Rinviati a giudizio dalla procura di Siracusa il direttore generale per l'immigrazione del Viminale e un generale della Guardia di Finanza

22/04/2010
Il salvataggio di un barcone di immigrati
Il salvataggio di un barcone di immigrati

Quelle immagini fecero il giro del mondo. Gente seminuda accompagnata a terra da militari della Guardia di Finanza, mentre scendevano da una motovedetta con la bandiera italiana ancorata ad una banchina di un porto libico. Era l’agosto dell’anno scorso, quando buona parte dell’Italia si spellava le mani ad applaudire alla politica dei respingimenti. Al largo di Portopalo di Capo Passero in Sicilia era stata intercettata una barca con 75 immigrati. In poche ore vennero fatti salire a bordo della motovedetta della Finanza e portati in Libia.

   Ora la procura di Siracusa ha rinviato a giudizio il direttore generale per l’immigrazione del Ministero dell’Interno, Rodolfo Ronconi, e il generale delle Fiamme Gialle Vincenzo Cerrami. E ha prosciolto i  militari perché avevano obbedito a ordini superiori. Ma quegli ordini sarebbero per l'accusa coercitivi nei confronti degli immigrati, che una volta saliti su una nave italiana, che è territorio nazionale, non potevano più essere respinti, cioè riportati in Libia. Il reato è abuso di autorità e poi violenza privata. Gli immigrati in Libia non ci volevano tornare e una volta in territorio italiano quella volontà andava rispettata, perché le leggi del nostro Paese dicono che gli immigrati devono potersi avvalere delle nostre leggi, specialmente di quelle in materia di immigrazione. Invece le autorità italiane si sono comportate come gli sceriffi “in aperto contrasto con le norme di diritto interno e di diritto internazionale recepite dal nostro ordinamento”.

Dovevano insomma verificare l’identità degli immigrati, verificare se erano minori, ascoltare le loro storie, chiedere se intendevano avvalersi del diritto di asilo, cioè tutelarli nei loro diritti ed eventualmente nel loro status di rifugiati. Non lo hanno fatto. Erano i giorni del delirio anti-immigrazione, giorni bui per un Paese che ha spalmato paura tra i suoi cittadini, che ha confuso integrazione con sicurezza, che ha dimenticato di essere stato un Paese di emigranti. L’operazione della Guardia di Finanza è risultata un monito per molti immigrati: se venite e se state male in mare noi vi imbarchiamo e vi riportiamo in Libia nei lager di Gheddafi. Fine di ogni legalità, sospensione del diritto e la legge sull’immigrazione, pur pessima, ridotta a carta straccia.

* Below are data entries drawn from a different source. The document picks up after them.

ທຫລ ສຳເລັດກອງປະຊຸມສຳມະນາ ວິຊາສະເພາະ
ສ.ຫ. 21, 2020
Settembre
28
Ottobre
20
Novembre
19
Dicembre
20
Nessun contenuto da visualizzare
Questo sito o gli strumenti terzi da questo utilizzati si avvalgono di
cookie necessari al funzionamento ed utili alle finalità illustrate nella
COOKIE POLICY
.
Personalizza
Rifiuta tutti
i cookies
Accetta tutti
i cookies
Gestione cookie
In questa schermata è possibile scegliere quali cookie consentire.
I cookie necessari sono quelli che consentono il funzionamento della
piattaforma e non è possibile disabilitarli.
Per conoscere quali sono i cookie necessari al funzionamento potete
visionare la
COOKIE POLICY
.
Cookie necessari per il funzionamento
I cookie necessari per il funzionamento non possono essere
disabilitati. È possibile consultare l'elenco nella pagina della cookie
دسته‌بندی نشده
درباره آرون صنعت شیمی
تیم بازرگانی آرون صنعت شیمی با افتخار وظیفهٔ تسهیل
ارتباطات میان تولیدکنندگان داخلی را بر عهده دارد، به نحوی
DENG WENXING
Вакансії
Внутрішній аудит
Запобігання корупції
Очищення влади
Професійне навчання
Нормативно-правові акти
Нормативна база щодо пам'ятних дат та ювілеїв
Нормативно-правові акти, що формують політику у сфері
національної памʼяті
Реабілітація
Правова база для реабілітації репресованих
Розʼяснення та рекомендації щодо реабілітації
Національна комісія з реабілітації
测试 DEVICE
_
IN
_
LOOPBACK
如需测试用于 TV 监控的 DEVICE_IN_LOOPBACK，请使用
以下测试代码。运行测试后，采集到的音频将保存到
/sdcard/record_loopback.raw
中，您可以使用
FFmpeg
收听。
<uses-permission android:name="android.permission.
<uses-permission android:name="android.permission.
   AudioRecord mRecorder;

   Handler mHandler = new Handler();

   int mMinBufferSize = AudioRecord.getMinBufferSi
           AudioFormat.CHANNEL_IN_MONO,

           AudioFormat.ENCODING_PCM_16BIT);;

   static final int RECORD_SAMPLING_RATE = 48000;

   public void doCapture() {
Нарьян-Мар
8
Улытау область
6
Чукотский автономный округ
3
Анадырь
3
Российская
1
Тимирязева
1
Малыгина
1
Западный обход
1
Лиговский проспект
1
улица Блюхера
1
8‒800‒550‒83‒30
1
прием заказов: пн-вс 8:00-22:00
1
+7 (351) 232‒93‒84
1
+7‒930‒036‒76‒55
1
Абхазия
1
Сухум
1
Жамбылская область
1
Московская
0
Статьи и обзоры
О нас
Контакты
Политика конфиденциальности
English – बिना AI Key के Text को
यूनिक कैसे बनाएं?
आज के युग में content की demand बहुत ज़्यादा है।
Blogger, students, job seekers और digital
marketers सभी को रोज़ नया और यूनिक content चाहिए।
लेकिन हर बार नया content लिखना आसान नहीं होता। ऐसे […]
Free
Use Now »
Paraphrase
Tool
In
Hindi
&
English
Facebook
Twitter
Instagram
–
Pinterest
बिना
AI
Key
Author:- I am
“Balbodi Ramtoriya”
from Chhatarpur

La decisione della Procura di Siracusa non mette sotto accusa la politica dei respingimenti, né si occupa delle legittimità degli accordi sciagurati con Gheddafi. No. Dice tuttavia una cosa ben più grave: che riportare indietro immigrati senza dare a loro le garanzie previste dal nostro ordinamento è una condotta violenta, perché si calpestano le regole della nostra democrazia. C’è un insegnamento da trarre: le leggi valgono per migliorare la qualità della vita e della convivenza. Quel giorno sul mare invece lo Stato ha mostrato il suo volto più cattivo. E oggi lo Stato ha deciso di riparare all’errore.